When the mid-afternoon session for PJ Harvey’s ‘Recording in Progress’ begins, the musician and her team of producers and instrumentalists sound like they’re approaching the end of an excellent song. Anyone stepping into the room - a gloomy, dimmed area with a view of this one-way glass cube that acts as a studio - would think they were witnessing a ‘finishing touches’ process. As the forty-five minutes run, what begins as a perfectly good track ends up a near-hopeless mush, a dissolved version of its original state. The chords are gone. The melody’s been sunk in one new idea after the other. And everyone has to start over again.
It’s testament to just how much of an excruciating process recording an album really is. Nobody attending ‘Recording in Progress’ could be expecting a seamless display of songwriting, but to see a track (‘Homo Sappy Blues’) go from potential lead single to a fraction of its former self, in just under an hour, goes to show just how many dead ends await the average artist.

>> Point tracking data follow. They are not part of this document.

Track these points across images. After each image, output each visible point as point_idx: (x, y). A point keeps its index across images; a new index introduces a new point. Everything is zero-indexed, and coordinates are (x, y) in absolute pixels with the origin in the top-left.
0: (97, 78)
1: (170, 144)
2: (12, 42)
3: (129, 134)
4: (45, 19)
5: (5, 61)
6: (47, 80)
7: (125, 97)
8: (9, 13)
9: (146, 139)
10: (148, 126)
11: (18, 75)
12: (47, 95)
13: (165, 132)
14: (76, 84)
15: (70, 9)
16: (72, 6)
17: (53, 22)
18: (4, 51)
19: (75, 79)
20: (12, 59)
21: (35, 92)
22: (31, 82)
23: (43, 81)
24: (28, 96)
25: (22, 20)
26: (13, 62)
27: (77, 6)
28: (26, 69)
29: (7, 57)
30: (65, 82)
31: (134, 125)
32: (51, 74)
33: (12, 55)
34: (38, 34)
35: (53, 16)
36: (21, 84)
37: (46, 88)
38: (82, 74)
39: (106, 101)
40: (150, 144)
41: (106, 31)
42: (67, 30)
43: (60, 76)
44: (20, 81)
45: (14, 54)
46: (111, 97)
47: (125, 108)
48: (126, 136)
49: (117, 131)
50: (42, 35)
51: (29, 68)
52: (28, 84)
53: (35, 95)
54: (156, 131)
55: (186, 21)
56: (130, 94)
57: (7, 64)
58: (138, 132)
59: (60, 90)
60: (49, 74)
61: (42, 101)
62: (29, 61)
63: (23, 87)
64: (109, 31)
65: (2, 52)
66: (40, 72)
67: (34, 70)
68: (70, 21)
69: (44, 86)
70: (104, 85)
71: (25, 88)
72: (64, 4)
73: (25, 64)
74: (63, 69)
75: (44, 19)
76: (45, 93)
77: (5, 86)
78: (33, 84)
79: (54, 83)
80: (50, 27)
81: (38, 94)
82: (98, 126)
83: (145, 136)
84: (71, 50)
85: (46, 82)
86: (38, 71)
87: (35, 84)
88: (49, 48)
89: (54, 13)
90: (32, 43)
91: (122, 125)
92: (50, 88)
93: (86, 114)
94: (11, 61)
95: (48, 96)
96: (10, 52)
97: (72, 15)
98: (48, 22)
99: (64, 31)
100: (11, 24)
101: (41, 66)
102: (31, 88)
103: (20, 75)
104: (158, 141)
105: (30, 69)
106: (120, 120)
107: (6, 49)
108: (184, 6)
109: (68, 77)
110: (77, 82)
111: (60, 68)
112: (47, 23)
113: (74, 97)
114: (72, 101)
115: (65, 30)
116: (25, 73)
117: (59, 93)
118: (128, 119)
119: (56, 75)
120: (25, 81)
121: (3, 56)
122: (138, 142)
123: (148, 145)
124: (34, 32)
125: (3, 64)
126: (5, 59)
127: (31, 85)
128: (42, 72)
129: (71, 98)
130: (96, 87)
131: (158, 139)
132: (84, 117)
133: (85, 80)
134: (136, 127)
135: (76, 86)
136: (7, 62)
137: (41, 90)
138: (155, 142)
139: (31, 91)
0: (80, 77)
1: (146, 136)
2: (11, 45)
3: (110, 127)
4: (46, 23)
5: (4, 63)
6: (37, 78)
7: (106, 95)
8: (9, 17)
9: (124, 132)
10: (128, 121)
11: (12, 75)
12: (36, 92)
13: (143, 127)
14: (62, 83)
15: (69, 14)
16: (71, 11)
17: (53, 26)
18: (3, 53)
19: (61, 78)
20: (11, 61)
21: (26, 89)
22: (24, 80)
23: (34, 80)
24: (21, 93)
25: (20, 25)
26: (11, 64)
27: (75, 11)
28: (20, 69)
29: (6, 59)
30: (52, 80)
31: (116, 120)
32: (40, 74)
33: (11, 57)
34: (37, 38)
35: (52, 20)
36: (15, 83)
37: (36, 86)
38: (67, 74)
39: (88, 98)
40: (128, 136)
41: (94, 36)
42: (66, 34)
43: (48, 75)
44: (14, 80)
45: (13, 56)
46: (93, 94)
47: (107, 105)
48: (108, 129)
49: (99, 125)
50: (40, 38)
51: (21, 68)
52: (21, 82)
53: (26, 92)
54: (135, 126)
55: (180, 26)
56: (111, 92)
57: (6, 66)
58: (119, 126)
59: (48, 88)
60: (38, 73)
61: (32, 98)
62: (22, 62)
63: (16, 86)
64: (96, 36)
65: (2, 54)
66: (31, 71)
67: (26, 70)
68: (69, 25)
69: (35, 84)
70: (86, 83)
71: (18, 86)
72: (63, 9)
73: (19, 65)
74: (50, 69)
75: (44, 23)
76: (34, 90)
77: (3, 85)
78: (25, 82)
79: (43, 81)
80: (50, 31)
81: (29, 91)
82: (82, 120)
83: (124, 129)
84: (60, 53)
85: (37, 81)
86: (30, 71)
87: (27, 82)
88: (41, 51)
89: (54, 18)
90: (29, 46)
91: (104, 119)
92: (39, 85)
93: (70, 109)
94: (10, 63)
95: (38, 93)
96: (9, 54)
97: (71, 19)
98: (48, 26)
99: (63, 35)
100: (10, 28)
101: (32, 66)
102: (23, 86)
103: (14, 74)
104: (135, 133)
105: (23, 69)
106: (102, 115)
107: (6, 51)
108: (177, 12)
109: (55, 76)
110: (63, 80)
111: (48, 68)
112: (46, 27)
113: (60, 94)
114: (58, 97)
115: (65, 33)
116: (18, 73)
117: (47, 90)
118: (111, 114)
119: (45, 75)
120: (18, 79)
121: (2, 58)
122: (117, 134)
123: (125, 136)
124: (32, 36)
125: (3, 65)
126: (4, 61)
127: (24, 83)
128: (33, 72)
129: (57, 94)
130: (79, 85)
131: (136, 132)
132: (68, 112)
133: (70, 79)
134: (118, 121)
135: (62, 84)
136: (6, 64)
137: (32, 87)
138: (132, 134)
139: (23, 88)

This might have something to do with the people in the room. ‘Homo Sappy Blues’, as it starts, sounds like a highlight from ‘Let England Shake’, or even something as far back as ‘Stories From the City, Stories From the Sea’. Producers John Parish and Flood have been by Polly Harvey’s side for over twenty years. Every stone’s been turned, each new feat outdone by another. To record a ‘perfectly good’ song is the very definition of falling short, in their cases.
The debates roll on. Accompanying musicians Kendrick Rowe and Mick Harvey watch Flood, Parish and Harvey debate the advantage of one chord over another, the pitfalls of a ‘D minor’. Stony silences are broken up with bursts of laughter. In the end, the experience looks both excruciating and priceless. Every individual in the room has years of doing this kind of thing in their locker, so when they hit a brick wall and witness a great song melting into nothing, they laugh it off. If there’s a purpose to ‘Recording in Process’ - other than the novelty effect of making an album as part of an exhibition - surely it’s to show how pitfalls are clouded over by an end product that makes things entirely worth it. Also - any musician that says they can’t listen to an album after they’ve finished it? They’re not lying. Harvey must have sung the words “what God gave you” over two-hundred times during the session. If she’s not sick of that line by now, she’s superhuman.